USING THE INFORMATION:
1: Answer these questions from the Frisco traffic stop article:
(a) As what state's tag did the officer check the car's license plate number?
(b) Where was the Arkansas couple driving the two children?
(c) How much time passed before officers on the scene holstered their weapons?
2: Please continue the Frisco traffic stop article from its final sentence.

DOCUMENT SEGMENT:
-.-.-

Current:Home > NewsPolice officer holds innocent family at gunpoint after making typo while running plates -ValueCore
Police officer holds innocent family at gunpoint after making typo while running plates
View
Date:2025-04-16 16:05:21
FRISCO, Texas (AP) — A Texas police department is reviewing errors made by officers who pulled over what they wrongly suspected was a stolen car and then held an innocent Black family at gunpoint.
The car’s driver, her husband and one of the two children being driven by the Arkansas couple to a youth basketball tournament can all be heard sobbing on body camera video that police in Frisco, Texas, posted online. Frisco is part of the Dallas-Fort Worth metro area.
“We made a mistake,” Police Chief David Shilson said in a statement. “Our department will not hide from its mistakes. Instead, we will learn from them.”
The video shows an officer pointing his handgun toward the Dodge Charger as he orders the car’s driver to get out and walk backward toward officers with her hands raised. Also in the car were the woman’s husband, their son and a nephew.
Police order one of the children to step out and lift his shirt. The driver’s husband and the other child are told to stay inside and raise their hands through the open windows.
“I’ve never been in trouble a day of my life,” the pleading driver says on the video. “This is scaring the hell out of me.”
Frisco police acknowledged the traffic stop was caused by an officer misreading the car’s license plate. As she saw it leaving a hotel in the city north of Dallas, the officer checked its license plate number as an Arizona tag. The car had an Arkansas license plate.
The officer who initiated the traffic stop told the driver she was pulled over because her license plate was “associated essentially with no vehicle.”
“Normally, when we see things like this, it makes us believe the vehicle was stolen,” the officer tells the crying woman on the body camera video.
Frisco police said in their statement Friday that all the department’s officers have received guidance stressing the need for accuracy when reporting information. The department said its review will aim to “identify further changes to training, policies and procedures” to prevent future mistakes.
A Frisco police spokesman, officer Joshua Lovell, said the department had no further comment Tuesday, citing the ongoing police review of the traffic stop. He declined to provide a copy of the police incident report to The Associated Press, a formal records request would have to be filed.
On the body camera video released from the July 23 traffic stop, tensions are heightened briefly when the driver tells police she has a gun locked in her car’s glove compartment.
“Occupants of the car, leave your hands outside the car. We know there is a gun in there,” one of the officers holding a handgun shouts at the passengers. “If you reach in that car, you may get shot.”
More than seven minutes pass before officers on the scene holster their weapons after recognizing their mistake and approach the car.
One of the children keeps his hands on the back of the car as the driver’s husband gets out, telling the officers they’re travelers from Arkansas and had just finished breakfast before their car was stopped.

-.-.-

Data items:

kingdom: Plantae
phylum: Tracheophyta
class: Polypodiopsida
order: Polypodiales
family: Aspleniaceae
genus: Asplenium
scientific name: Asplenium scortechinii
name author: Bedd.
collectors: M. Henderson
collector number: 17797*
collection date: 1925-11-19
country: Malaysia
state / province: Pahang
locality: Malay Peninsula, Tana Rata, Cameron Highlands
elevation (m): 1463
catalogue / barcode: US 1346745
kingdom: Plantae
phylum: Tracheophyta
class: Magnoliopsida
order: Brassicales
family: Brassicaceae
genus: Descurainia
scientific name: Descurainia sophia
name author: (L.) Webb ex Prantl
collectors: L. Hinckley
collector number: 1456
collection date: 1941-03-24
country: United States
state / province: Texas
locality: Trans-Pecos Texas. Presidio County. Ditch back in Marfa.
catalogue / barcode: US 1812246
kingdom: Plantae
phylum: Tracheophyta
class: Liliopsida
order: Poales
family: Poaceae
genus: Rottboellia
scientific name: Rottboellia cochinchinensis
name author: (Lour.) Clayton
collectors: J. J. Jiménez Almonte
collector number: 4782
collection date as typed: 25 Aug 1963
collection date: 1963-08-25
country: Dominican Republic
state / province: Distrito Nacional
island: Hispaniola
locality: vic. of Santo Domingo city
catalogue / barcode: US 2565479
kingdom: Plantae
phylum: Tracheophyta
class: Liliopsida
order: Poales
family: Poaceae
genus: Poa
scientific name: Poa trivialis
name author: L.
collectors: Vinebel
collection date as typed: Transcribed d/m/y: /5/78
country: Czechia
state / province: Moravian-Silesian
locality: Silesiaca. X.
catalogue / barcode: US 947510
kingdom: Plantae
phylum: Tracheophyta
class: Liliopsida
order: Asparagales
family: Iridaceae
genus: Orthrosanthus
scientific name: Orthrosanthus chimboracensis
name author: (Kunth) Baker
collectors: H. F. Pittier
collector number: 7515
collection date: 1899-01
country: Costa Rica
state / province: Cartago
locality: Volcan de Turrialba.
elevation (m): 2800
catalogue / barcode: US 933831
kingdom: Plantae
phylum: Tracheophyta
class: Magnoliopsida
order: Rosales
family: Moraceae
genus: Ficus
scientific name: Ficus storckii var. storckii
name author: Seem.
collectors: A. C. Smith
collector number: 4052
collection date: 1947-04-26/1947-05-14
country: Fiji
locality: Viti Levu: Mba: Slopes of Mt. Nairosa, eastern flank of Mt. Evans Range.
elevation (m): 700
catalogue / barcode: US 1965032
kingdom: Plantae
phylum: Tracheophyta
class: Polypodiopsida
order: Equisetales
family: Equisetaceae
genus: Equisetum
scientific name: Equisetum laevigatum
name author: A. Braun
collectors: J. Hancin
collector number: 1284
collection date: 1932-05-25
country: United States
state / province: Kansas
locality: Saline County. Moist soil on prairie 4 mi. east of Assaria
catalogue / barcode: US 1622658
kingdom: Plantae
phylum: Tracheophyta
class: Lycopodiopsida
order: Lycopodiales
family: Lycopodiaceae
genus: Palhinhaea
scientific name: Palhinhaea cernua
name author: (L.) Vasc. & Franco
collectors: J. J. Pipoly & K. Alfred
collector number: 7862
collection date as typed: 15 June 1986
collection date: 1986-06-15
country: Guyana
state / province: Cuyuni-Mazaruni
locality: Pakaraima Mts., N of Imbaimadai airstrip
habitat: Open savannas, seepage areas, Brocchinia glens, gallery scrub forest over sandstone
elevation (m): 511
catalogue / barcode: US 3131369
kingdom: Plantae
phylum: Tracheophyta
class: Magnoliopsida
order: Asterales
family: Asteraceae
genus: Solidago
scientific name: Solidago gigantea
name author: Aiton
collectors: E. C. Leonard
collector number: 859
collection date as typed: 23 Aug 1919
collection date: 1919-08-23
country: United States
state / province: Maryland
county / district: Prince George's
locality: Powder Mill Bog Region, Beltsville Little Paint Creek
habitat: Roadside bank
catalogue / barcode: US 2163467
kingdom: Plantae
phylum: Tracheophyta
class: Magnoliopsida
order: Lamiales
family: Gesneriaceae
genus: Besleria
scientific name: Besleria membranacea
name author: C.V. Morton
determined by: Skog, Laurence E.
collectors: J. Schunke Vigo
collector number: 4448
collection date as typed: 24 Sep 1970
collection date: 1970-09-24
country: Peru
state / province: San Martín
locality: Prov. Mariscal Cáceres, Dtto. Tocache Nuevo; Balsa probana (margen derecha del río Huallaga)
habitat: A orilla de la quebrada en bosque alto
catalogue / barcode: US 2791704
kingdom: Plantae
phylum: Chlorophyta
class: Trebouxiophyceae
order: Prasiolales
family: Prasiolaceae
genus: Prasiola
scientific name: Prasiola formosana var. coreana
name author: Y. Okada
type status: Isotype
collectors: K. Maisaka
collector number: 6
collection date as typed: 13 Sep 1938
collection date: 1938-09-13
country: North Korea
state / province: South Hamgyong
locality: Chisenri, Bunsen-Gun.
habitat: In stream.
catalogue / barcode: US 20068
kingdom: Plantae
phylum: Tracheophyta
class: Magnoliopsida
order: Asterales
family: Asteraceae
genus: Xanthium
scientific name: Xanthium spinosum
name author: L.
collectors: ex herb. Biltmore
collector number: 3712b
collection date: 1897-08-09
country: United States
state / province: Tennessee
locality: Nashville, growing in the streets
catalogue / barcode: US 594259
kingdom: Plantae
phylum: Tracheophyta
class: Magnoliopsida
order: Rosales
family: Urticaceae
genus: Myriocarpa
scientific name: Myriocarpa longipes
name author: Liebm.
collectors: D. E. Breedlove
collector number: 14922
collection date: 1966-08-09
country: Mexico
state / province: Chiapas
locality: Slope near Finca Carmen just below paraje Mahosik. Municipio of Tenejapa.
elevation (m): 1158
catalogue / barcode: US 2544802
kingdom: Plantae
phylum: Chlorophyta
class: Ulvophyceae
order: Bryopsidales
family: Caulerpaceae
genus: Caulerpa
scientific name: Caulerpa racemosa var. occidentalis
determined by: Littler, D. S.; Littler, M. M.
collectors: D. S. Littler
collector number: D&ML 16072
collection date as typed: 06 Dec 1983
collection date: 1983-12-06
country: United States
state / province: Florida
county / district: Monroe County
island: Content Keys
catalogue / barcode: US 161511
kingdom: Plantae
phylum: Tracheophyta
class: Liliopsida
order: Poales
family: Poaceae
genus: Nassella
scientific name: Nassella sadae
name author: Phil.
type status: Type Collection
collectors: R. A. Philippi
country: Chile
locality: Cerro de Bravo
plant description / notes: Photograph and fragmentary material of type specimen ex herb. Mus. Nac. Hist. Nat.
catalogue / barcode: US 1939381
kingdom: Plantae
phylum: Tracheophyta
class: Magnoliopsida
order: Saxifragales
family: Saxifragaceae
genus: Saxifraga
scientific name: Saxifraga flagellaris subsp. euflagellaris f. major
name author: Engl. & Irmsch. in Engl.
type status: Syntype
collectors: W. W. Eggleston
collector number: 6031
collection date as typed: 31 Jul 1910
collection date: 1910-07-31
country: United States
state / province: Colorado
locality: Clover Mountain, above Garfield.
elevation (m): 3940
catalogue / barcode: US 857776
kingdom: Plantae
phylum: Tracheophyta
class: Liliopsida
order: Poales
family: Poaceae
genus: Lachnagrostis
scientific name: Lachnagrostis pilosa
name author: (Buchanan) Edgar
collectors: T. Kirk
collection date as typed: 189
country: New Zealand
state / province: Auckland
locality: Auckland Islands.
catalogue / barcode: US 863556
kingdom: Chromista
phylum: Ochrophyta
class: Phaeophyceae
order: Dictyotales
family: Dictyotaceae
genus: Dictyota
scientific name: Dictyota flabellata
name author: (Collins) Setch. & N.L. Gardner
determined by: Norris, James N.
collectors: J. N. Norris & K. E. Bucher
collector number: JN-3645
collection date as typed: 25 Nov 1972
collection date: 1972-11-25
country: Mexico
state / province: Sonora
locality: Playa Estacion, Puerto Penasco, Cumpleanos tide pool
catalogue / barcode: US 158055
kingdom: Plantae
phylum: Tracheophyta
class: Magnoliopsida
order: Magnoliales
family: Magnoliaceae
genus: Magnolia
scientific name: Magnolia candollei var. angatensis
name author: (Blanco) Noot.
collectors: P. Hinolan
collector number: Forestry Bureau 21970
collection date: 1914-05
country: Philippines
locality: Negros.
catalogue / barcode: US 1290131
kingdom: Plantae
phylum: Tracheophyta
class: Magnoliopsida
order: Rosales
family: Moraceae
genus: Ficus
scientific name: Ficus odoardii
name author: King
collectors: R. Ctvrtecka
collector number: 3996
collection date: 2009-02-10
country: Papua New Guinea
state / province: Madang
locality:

-.-.-

ANSWERS BELOW:
1:
(a) Arizona
(b) To a youth basketball tournament
(c) More than seven minutes

2:
“Listen, bro, we’re just here for a basketball tournament,” the sobbing man tells the officers. One of the children can also be heard crying as the man adds: “Y’all pulled a gun on my son for no reason.”
The officers apologize repeatedly, with one saying they responded with guns drawn because it’s “the normal way we pull people out of a stolen car.” Another assures the family that they were in no danger because they followed the officers’ orders.
“Y’all cooperate, nothing’s going to happen,” the officer says. “No one just randomly shoots somebody for no reason, right?”
The officer who initiated the stop explains that when she checked the license plate, “I ran it as AZ for Arizona instead of AR” for Arkansas.
“This is all my fault, OK,” the officer says. “I apologize for this. I know it’s very traumatic for you, your nephew and your son. Like I said, it’s on me.”
The driver’s husband is visibly shaken after police explain what happened.
He says that he dropped his phone after the car was pulled over. “If I would have went to reach for my phone, we could’ve all got killed.”
The man then turns away from the officers, walks to the passenger side of the car and bows his head, sobbing loudly.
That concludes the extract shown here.